Anyway, hoping yours is nothing so challenging, but these tricks did get me through that time. If I had more energy, I’d have juiced, too; you can buy the bottles and drink those instead of juicing on your own, if it’s too labor intensive, but they may have too much fiber, so be careful. You may have to put them through a strainer to tolerate them, depending on how bad your strictures are. Mine couldn’t handle it without straining, so my mom started making me her beet soup, and straining out the vegetables, making me drink the rich broth, to help perk me back up. It was a good thing, but not enough of one. Watery things used to just go right through. Oh, and I only ever tried new things on Friday nights, to give me time to recover in time for work on Monday…
The loperamide issue you’re having is not uncommon, from what I understand. Sometimes you need to switch to diphenoxylate/atropine (requires a script) for a bit. I used to take both loperamide and diphenoxylate, but then the loperamide really stopped working. It could be an absorption issue, if the liquid works better. Sometimes it’s that you’ve taken so much the body gets too used to it. Then you either need more, which is tricky to navigate, or need to take a break from that and use something else. To this day, now that I’m just on one at a time, I swap out the Lomotil for Imodium periodically, just so that the Lomotil will still work when I need it to…
But NO amount of those meds (I took four of each at a time, q6h), or even when I had to add 1 ml tincture of opium, stopped the watery diarrhea when I had the chronic peritoneal leakage from my four-plus year old pouch, for those 18 months. My body was trying to tell me something. At 20 years out, hopefully less likely in your case, but other things can happen, too… please get checked, especially if nothing else is helping!
It is depressing, no doubt, but it’s situational, I agree; it should improve when your health does, if that’s the driver. I’ve felt that way, as I’m sure many of us have on these forums. It sucks to hurt and to be depleted every day, and not know how to fix it. Fibromyalgia is usually a physiologic manifestation of chronic depression, not situational, and not truly autoimmune in the vein of IBD.

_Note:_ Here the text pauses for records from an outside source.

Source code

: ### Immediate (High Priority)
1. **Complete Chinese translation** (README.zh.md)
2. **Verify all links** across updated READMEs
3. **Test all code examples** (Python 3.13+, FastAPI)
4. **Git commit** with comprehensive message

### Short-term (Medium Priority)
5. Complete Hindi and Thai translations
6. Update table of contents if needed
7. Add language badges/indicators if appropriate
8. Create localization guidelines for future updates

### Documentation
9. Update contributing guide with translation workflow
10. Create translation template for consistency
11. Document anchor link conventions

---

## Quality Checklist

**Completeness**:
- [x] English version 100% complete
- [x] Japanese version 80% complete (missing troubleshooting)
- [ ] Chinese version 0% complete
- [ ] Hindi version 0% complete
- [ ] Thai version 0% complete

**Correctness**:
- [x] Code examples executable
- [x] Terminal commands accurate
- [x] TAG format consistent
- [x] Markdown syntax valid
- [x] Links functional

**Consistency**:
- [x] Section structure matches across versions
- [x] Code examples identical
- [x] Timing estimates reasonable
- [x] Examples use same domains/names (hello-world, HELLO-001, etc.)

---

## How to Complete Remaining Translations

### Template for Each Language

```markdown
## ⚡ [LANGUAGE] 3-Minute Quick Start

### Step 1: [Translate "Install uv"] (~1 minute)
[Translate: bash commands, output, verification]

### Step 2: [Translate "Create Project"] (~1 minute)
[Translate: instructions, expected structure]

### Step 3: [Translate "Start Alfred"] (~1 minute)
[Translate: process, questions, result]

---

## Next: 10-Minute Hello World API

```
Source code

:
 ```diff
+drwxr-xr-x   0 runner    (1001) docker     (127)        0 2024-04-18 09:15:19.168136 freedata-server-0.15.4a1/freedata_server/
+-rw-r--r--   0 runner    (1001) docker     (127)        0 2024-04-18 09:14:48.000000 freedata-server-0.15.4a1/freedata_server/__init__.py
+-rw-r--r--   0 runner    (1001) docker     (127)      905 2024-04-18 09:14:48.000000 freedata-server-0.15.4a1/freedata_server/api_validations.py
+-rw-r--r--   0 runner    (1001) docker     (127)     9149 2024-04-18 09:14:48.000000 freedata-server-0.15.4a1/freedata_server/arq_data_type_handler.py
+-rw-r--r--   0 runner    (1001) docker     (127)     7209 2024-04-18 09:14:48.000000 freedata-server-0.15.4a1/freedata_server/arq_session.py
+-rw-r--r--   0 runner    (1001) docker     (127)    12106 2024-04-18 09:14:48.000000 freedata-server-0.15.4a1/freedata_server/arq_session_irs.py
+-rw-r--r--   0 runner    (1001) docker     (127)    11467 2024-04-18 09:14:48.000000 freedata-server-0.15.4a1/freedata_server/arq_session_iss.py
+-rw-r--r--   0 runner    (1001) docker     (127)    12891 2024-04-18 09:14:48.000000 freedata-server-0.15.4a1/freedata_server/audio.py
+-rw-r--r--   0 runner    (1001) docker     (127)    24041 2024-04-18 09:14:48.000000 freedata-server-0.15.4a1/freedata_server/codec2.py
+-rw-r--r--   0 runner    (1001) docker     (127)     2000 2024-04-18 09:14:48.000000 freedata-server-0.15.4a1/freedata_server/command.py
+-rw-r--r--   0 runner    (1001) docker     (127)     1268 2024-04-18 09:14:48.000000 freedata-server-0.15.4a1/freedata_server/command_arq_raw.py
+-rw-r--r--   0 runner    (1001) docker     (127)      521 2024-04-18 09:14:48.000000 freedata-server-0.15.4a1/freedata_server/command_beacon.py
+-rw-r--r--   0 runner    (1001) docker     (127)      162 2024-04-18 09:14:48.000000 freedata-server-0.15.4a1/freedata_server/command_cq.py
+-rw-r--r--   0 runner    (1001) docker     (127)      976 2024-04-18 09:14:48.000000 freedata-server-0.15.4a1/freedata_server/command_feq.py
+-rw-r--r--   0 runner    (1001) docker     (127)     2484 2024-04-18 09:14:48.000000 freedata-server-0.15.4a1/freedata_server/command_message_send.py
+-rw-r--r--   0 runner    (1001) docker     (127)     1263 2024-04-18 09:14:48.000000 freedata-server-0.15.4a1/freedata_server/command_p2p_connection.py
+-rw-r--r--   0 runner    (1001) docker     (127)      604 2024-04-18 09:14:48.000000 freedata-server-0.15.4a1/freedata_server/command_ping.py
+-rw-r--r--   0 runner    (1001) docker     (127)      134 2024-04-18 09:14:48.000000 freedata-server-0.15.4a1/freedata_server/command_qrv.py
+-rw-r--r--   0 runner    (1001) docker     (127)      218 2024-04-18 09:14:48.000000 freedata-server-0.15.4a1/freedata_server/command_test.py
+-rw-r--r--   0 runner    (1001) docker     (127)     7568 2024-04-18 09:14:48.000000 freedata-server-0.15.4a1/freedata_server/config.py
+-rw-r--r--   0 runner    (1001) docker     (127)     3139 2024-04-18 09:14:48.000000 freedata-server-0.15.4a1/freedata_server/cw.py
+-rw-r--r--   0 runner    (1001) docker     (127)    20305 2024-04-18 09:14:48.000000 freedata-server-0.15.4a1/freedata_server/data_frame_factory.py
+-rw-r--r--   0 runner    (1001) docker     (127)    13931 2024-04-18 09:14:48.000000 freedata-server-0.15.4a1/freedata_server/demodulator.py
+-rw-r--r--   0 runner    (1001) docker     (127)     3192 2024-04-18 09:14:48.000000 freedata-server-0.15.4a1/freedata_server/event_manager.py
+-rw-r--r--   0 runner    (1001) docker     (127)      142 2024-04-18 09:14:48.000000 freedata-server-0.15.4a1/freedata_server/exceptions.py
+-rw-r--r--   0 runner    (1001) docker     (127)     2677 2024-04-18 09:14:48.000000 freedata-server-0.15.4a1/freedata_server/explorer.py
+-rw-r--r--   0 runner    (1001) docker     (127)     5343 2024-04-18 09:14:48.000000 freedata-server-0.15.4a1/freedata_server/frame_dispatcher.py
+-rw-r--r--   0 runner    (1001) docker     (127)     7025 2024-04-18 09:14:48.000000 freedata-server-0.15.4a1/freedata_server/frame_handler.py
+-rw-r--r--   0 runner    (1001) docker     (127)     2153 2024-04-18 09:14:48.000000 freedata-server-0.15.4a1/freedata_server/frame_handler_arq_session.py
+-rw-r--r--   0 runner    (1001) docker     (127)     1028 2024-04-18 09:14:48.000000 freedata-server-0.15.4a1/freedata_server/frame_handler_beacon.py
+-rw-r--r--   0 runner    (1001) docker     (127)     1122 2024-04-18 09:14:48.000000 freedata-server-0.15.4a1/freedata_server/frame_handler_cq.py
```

Please don’t let someone tell you you have fibromyalgia, or anything else that is a diagnosis of exclusion more than anything, until you’ve been thoroughly evaluated for other, reversible causes of your issues. It’s too easy, if you’re a female especially, to be dismissed by the medical system for your fatigue and pain, to be given that label and shrugged off, when there’s probably a very good reason for your problems, and they’re just not looking hard enough. (It’s why it took 18 months for me to get real help; it wasn’t for lack of trying.) Even being part of the system didn’t get me great care when I needed it. But I knew to keep fighting by then, knew it couldn’t be something to just ‘live with’.